[Saved entries]
________________

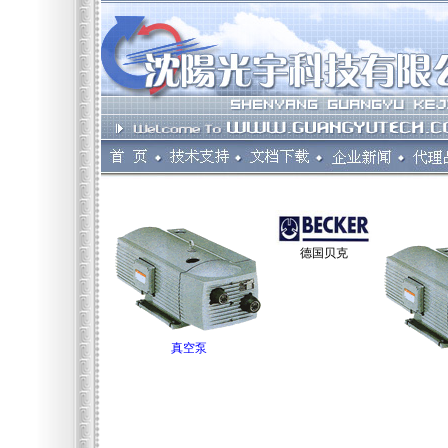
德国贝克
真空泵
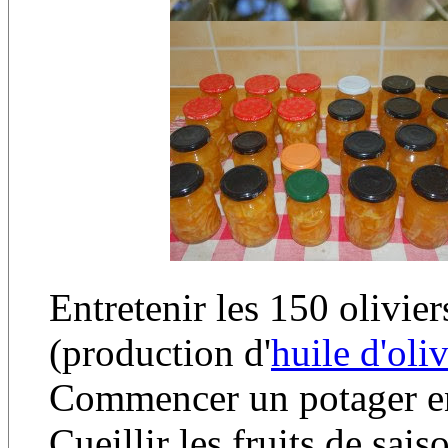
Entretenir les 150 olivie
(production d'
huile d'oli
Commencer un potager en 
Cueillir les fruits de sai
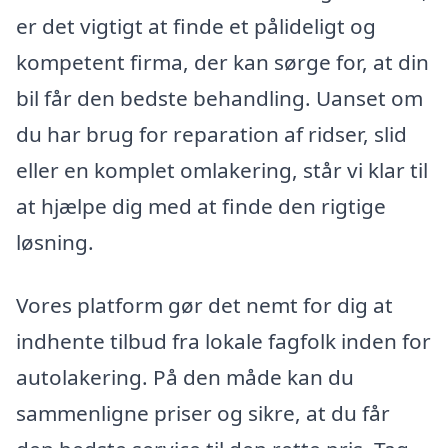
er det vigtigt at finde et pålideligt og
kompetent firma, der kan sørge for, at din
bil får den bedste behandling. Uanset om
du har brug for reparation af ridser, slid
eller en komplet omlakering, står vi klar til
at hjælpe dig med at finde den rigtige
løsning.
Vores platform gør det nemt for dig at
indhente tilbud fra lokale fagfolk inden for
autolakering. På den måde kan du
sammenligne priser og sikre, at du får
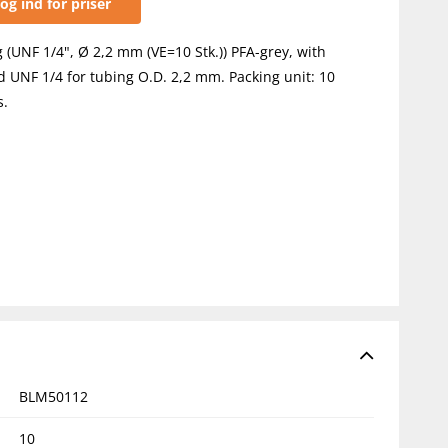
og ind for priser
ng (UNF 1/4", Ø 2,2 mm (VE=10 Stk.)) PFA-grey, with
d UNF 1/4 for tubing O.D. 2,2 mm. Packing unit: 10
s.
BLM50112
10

________________

- Activity
Every record above needs to be repeated exactly; pictures are to be left out.

- Answer section
德国贝克
真空泵
Entretenir les 150 olivie
(production d'
huile d'oli
Commencer un potager en 
Cueillir les fruits de sai
er det vigtigt at finde et pålideligt og
kompetent firma, der kan sørge for, at din
bil får den bedste behandling. Uanset om
du har brug for reparation af ridser, slid
eller en komplet omlakering, står vi klar til
at hjælpe dig med at finde den rigtige
løsning.
Vores platform gør det nemt for dig at
indhente tilbud fra lokale fagfolk inden for
autolakering. På den måde kan du
sammenligne priser og sikre, at du får
og ind for priser
ng (UNF 1/4", Ø 2,2 mm (VE=10 Stk.)) PFA-grey, with
d UNF 1/4 for tubing O.D. 2,2 mm. Packing unit: 10
s.
BLM50112
10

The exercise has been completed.